╭─ Records to process
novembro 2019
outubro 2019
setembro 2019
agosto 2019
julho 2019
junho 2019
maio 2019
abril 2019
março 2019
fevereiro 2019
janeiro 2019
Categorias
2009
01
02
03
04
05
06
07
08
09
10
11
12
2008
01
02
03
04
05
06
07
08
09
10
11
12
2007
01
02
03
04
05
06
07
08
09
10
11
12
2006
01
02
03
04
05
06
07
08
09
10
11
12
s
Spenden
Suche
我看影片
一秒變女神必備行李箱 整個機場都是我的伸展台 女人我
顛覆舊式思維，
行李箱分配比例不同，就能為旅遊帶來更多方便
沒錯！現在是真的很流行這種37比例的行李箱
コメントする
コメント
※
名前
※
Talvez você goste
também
╰─
╭─ Records to process
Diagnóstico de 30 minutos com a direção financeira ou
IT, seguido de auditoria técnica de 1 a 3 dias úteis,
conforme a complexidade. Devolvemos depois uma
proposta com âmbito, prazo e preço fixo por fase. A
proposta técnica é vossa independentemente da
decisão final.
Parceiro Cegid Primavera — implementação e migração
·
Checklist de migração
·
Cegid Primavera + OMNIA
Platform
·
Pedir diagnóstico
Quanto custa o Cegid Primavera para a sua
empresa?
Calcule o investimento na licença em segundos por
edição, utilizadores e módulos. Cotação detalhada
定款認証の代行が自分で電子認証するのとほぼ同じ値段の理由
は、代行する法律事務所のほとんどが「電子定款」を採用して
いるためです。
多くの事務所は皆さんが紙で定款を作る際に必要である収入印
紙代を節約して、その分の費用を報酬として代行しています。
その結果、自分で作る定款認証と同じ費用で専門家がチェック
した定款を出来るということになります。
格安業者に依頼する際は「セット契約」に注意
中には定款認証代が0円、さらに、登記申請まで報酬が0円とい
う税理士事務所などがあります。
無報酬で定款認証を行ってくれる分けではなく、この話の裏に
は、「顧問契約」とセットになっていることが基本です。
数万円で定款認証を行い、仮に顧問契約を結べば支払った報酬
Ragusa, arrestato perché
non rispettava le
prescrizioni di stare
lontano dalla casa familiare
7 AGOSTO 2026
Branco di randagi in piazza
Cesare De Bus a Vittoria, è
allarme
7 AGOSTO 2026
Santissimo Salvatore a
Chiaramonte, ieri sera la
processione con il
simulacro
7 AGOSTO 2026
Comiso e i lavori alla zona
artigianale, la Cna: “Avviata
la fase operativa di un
╰─
Action item:
Print exactly the lines above, between the one holding "Quanto custa o Cegid Primavera para a sua" and the one holding "紙代を節約して、その分の費用を報酬として代行しています。", inclusive, and nothing besides.

The answer:
Quanto custa o Cegid Primavera para a sua
empresa?
Calcule o investimento na licença em segundos por
edição, utilizadores e módulos. Cotação detalhada
定款認証の代行が自分で電子認証するのとほぼ同じ値段の理由
は、代行する法律事務所のほとんどが「電子定款」を採用して
いるためです。
多くの事務所は皆さんが紙で定款を作る際に必要である収入印
紙代を節約して、その分の費用を報酬として代行しています。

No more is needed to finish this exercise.